Critics have interpreted "A View of the Woods" in terms of themes common to O'Connor's writing and Southern Gothic fiction, namely genealogy, pride, identity, and control. Fortune despises his son-in-law, Mr. Pitts, and loves only his youngest granddaughter, Mary, whom he sees as an extension of himself; in his other grandchildren, he sees Pitts. Mary's combined Fortune and Pitts identity therefore becomes the focus of a struggle for loyalty and control.

== Publication history ==
O'Connor completed the story in the fall of 1956. She initially submitted it to Harper's Bazaar, although she correctly predicted that Harper's would reject it, as it was "a little grim" for the Harper's readership. Ultimately, Partisan Review published the story in fall 1957. It was later republished in The Best American Short Stories 1958 and O'Connor's posthumously-published short story collection Everything That Rises Must Converge.

== Plot summary ==
Elderly landowner Mark Fortune (Mr. Fortune), the story's unreliable narrator, lives on a large estate in rural Georgia with his daughter, son-in-law (Mr. Pitts), and grandchildren. Mr. Fortune dislikes Mr. Pitts and resents his daughter for marrying him. He goes out of his way to provoke Mr. Pitts, a cattle farmer who grazes his herd on the Fortune estate. He sells land to property developers, but never Mr. Pitts. At the start of the story, he sells a tract of pastureland right after Mr. Pitts clears it of weeds. He rationalizes the decision by telling himself that he is a paragon of progress who sells land to people who will modernize it, but he is at least partially motivated by his desire to remind his family who is in control.

Mr. Fortune approves of only one member of his family, his intelligent and stubborn nine-year-old granddaughter Mary Fortune Pitts (Mary Fortune). He believes in corporal punishment for his grandchildren but makes an exception for Mary Fortune. When Mr. Pitts belts her, Mr. Fortune hypocritically encourages her to fight back, but Mary Fortune stubbornly refuses to acknowledge that her father beats her at all.

Hoping to deal a "considerable blow" to Mr. Pitts' livelihood, Mr. Fortune decides to sell another pasture ("the lawn") to a Mr. Tilman, an entrepreneur with serpentine features who plans to open a gas station. Unusually, Mary Fortune challenges his decision, pointing out that the children play on the lawn and that the gas station will ruin the family home's view of the woods. When she adds that her father grazes his calves on the lawn, Mr. Fortune explodes in rage and calls Mr. Pitts a fool. The precocious Mary Fortune quotes the Bible at him ("He who calls his brother a fool is subject to hell fire"), (Note: Matthew 5:22.) and they begin lobbing Biblical insults at each other: Mr. Fortune calls Mary Fortune a "Jezebel", and Mary Fortune calls him the "Whore of Babylon". At home, Mary Fortune's parents blame her for the idea, and Mr. Pitts beats her.
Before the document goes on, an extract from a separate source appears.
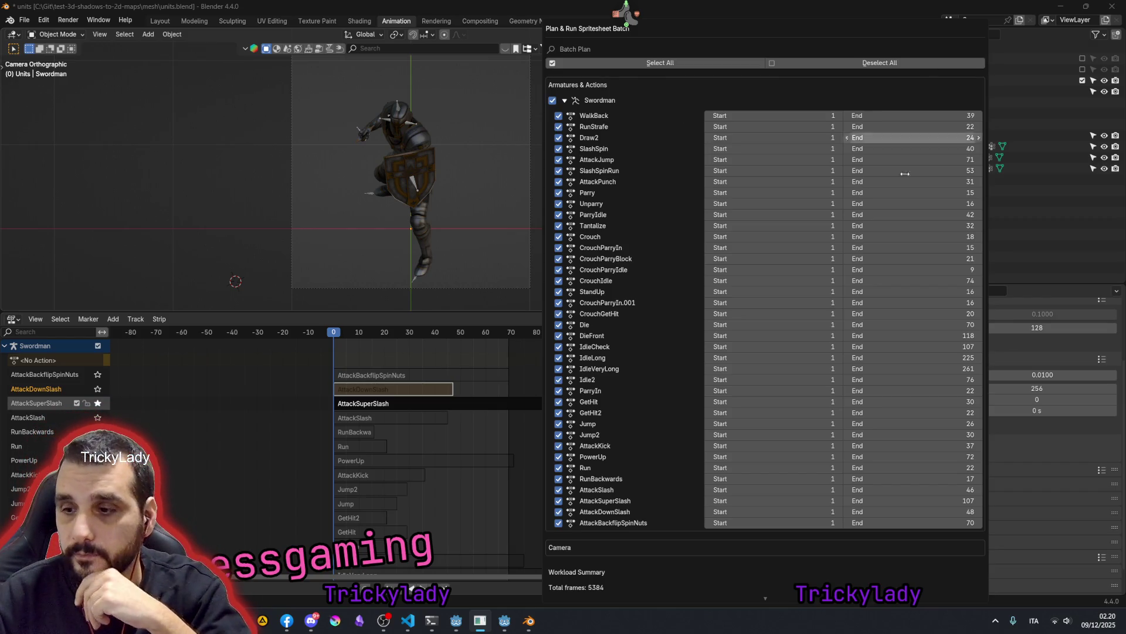
{"action": "left_click", "coordinate": [474, 173]}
Despite her beating, Mr. Fortune's decision to sell the lawn drives Mary Fortune closer to Mr. Pitts. Mr. Fortune cannot understand his granddaughter's feelings. He tries to buy back her affection with a gift, but she declines.

As Mr. Fortune closes the deal with Mr. Tilman, Mary Fortune begins throwing bottles at them. Mr. Fortune retaliates by trying to whip Mary Fortune. When she finally fights back, Mr. Fortune kills her by smashing her head against a rock, and suffers a heart attack.

== Analysis ==
Critics have interpreted the central conflict and climax of the story as one of self-reckoning. The qualities Fortune most admires in Mary he sees as reflections of himself (her strong will, independence, and obstinacy). He contrasts these with the qualities he despises in Pitts (weakness, shiftlessness, and dependency). Ultimately, the very qualities of himself that Fortune champions in Mary become turned against him as Mary doubles down and resists him absolutely at every turn, culminating in his vision of his own face fighting back at him through hers. Literary critic Preston M. Browning, Jr. describes the conflict:"In "A View of the Woods" ... there is a conflict within the protagonist, so subtle and so threatening to his idealized self-image that he can acknowledge it only as annoying disobedience in his granddaughter. When he attempts to punish her, however, he discovers an "enemy within" which destroys him even as he (inadvertently) kills its embodiment in the child."